A client calls you in August complaining that the two-year-old air conditioning system you inspected and said was functioning properly in May isn’t adequately cooling his first-floor great room and second-floor bedrooms. He’s hot, and wants to make your life even hotter.
Without a background in heating and cooling, it’s all too easy to be on the receiving end of this type of complaint. Just imagine the following scenario.
Flashback to May
• It’s a typically pleasant spring day. Outdoor temperature at the start of the inspection is 72˚F, and it hasn’t dropped below 68˚F for several days.
• The house is a split-level with a two-year-old, hot air furnace and an add-on air cooling system. A/C and heat use a common blower and ducts for air distribution and circulation.
• Indoor equipment is located in the basement.
• Supply air branch ducts are 4" round diameter.
• Thermostat is located in the dining room.
You’ve turned on the cooling system, waited long enough for it to get cranking, and then measured air temperatures at an entry-level supply register and at a return grille. The temperature difference is an acceptable 16˚F.
So why a steaming client in August?
Most homeowners assume if a house is centrally air-conditioned, meat can be safely hung from the chandeliers for weeks. Because of this, unrealistic client expectations should be addressed during the inspection. Even though the cooling system was operating properly at the time of the inspection, a home inspectorwith some fundamental system design knowledge would have recognized that this house had three strikes against it when it came to adequate cooling. Since most inspectors are not taught design basics, this extra information can help you seperate yourself from the competition.
Strike one: house design
Remember junior high science class: “Hot air rises?” For a split-level house this translates to the bedroom/uppermost level becoming the unfortunate recipient of the heat from three lower floors – the basement, entry and living levels, plus the heat gain from its own exterior walls, windows, roof/attic and garage. In this situation, expect the bedrooms to be as much as 10 degrees warmer than the living room. You can expect similar conditions in all multi-level structures.
An additional design factor is the great room – a beautiful addition with three exterior walls, skylights, a cathedral ceiling, and acres of windows – in other words, a room with a ton or more of heat gain.
Strike two: system design
The thermostat is located in the dining room, a more temperate area than the bedrooms or the great room. In this case the location is the lesser of all evils. If the thermostat had been installed in the warmer upper level or great room, meat probably would have kept well in the lower levels, but humans would be uncomfortably cold.
Strike three: duct design
Undersized supply air ducts are the icing on this melting cake. There are enough 4" diameter ducts present to adequately heat the home, but not to cool it. Installing additional supply branches can help, but usually not enough to justify the cost.

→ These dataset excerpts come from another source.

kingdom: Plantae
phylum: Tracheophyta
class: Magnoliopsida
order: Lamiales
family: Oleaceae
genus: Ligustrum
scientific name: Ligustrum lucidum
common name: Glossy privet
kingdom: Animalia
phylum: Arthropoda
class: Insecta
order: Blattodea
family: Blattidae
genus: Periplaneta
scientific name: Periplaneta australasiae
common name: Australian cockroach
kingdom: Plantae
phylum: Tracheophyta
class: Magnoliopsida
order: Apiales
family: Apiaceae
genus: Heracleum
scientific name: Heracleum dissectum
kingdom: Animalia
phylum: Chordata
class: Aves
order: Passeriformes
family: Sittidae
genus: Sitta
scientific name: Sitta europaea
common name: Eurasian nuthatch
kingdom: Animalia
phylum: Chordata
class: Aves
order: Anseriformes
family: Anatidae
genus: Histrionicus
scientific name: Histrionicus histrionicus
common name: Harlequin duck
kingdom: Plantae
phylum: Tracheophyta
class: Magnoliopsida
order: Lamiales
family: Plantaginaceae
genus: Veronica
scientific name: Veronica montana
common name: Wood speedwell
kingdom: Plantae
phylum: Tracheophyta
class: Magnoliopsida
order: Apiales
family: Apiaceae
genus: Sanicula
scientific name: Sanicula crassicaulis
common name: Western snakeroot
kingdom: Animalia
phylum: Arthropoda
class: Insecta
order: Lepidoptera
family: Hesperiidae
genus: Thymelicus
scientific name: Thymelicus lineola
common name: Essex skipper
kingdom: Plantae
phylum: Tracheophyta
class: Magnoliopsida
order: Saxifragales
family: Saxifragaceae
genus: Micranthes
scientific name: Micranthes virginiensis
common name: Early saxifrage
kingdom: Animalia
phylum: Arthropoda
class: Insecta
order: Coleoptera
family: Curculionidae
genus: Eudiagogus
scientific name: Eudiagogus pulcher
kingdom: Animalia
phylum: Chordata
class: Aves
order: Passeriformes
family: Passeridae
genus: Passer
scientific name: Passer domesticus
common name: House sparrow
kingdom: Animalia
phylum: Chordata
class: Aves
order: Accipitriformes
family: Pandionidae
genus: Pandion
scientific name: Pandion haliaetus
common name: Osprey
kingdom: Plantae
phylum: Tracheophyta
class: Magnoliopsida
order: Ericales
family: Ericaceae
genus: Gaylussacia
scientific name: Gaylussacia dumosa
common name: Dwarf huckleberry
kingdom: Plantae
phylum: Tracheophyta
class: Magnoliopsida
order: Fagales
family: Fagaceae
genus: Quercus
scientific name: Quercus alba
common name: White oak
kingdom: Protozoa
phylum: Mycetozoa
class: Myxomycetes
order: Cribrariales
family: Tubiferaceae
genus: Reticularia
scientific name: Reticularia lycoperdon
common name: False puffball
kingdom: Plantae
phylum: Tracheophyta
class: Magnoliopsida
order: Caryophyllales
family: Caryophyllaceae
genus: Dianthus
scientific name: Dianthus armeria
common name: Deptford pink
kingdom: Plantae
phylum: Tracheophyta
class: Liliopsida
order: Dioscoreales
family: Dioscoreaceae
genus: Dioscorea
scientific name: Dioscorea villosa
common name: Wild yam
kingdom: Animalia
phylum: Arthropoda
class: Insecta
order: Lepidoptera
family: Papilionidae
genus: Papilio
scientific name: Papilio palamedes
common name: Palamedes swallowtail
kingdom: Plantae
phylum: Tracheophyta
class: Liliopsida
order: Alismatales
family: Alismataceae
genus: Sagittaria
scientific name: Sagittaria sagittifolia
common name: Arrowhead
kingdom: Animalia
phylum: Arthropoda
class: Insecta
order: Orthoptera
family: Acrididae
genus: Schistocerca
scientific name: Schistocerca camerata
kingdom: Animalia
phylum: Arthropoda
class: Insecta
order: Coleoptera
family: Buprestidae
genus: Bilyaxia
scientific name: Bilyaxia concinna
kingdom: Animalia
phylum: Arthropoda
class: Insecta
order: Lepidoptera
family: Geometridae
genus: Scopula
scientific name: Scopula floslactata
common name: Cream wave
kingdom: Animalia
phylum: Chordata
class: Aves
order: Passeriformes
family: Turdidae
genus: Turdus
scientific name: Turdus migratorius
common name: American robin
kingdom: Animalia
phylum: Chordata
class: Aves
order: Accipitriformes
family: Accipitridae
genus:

An overhead split system for the main part of the house plus an independent source for the great room would be the preferred method for maximum comfort, but this can be a costly remedy.
A happier outcome
Once you recognize common strikes against adequate cooling, you can warn clients about the consequences. In cases like this, I tell my clients up front, “Comfort is relative; what’s acceptable for the current owner may be inadequate for you.”
When I see conditions that may comprise effective cooling, I suggest that clients try to re-visit the home during a hot spell to see what worst-case conditions will be, and I advise them it’s likely that supplemental room units will be necessary.
To ensure future cooling-related phone calls are laudatory, not accusatory, look for these types of pitfalls, alert your clients and document them in your written reports.